Now Milton is a foundational piece, even if it is only for one season. That's how quickly fortunes can change these days with a transfer quarterback.
Spencer Rattler at Oklahoma in 2020 was Lincoln Riley's first starting quarterback signed directly out of high school. In his three previous seasons, Riley advanced to the College Football Playoff with a pair of transfers who won Heismans, Baker Mayfield and Kyler Murray.
Any concerns about FSU's offensive line should be mollified. Everybody is back from a unit that was near the bottom nationally giving up 29 sacks in nine games. The sixth-year quarterback will play behind a pair of freshman All-Americans in guard Maurice Smith and tackle Robert Scott. How time flies when you're faced with your athletic mortality.
"You come in as an 18-year-old kid; now, I'm a 23-year old man," Milton said. "Man-child, I would say. … I would say exhaust every resource you have in college. There are so many people that want to invest in you."
Norvell has scoured that UCF scout team tape. Milton has craved scout team reps. Having not played for two seasons, he needed the work and exposure. Milton's father had called around. If his son was going to make an NFL impression, he needed film.
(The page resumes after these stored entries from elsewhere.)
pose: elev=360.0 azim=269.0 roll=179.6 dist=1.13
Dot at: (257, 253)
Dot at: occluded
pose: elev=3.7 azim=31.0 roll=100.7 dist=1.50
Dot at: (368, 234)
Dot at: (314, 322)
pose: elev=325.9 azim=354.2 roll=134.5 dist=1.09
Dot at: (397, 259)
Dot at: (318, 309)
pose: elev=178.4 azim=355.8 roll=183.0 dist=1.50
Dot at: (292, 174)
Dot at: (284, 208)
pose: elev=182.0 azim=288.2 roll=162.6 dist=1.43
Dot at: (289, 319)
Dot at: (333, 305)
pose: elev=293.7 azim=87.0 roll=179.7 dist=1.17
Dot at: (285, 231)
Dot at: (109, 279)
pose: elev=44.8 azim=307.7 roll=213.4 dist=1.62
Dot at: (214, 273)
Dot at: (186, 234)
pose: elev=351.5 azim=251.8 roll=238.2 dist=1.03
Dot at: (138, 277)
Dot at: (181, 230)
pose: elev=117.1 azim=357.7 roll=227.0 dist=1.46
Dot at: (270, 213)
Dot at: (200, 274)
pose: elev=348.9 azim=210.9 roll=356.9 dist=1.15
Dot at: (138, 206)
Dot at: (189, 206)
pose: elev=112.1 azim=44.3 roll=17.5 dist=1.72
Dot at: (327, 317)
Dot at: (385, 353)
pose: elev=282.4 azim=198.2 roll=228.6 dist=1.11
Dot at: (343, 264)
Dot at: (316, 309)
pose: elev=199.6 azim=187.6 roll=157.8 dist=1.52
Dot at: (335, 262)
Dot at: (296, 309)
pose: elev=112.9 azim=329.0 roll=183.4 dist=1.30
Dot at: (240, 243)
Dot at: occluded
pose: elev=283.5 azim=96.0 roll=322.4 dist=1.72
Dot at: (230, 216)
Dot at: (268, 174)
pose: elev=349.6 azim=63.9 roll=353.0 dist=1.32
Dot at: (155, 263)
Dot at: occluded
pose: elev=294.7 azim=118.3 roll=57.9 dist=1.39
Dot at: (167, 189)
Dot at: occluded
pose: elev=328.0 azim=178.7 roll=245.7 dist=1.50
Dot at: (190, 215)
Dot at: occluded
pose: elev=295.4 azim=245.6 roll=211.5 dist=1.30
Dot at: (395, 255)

Weird, maybe, for a veteran who has started 33 games, but the skeptics want to see how that leg holds up, too.
"Who cares if you're pushed around as a third- or fourth-string quarterback [in the NFL]?" Teresa Milton said. "… I said, 'Son, you might as well get paid $400,00 if you're going to take this beating.'"
Considering where her son has come from, a pro career would be a blessing beyond imagination. But not until this critical, all-or-nothing season. Not just for Milton but for Florida State.
The ACC isn't getting any easier, and the Noles haven't had a winning season since 2017. Their last 10-win campaign was five years ago.
"I can't think about if something happens to him two games in or one game in," Teresa Milton said, "because I have to trust that God would not have allowed a coach to pick him up, God would not have allowed him to heal. God would not have opened a door."
In private moments, the mother shares those concerns with her son.
"Are you scared?" she asks.
"No," the son says.
"I'm scared," she responds.
The son laughs. He has already told his mother what he has already shown the world once before.
There's nothing McKenzie Milton can't do on a football field.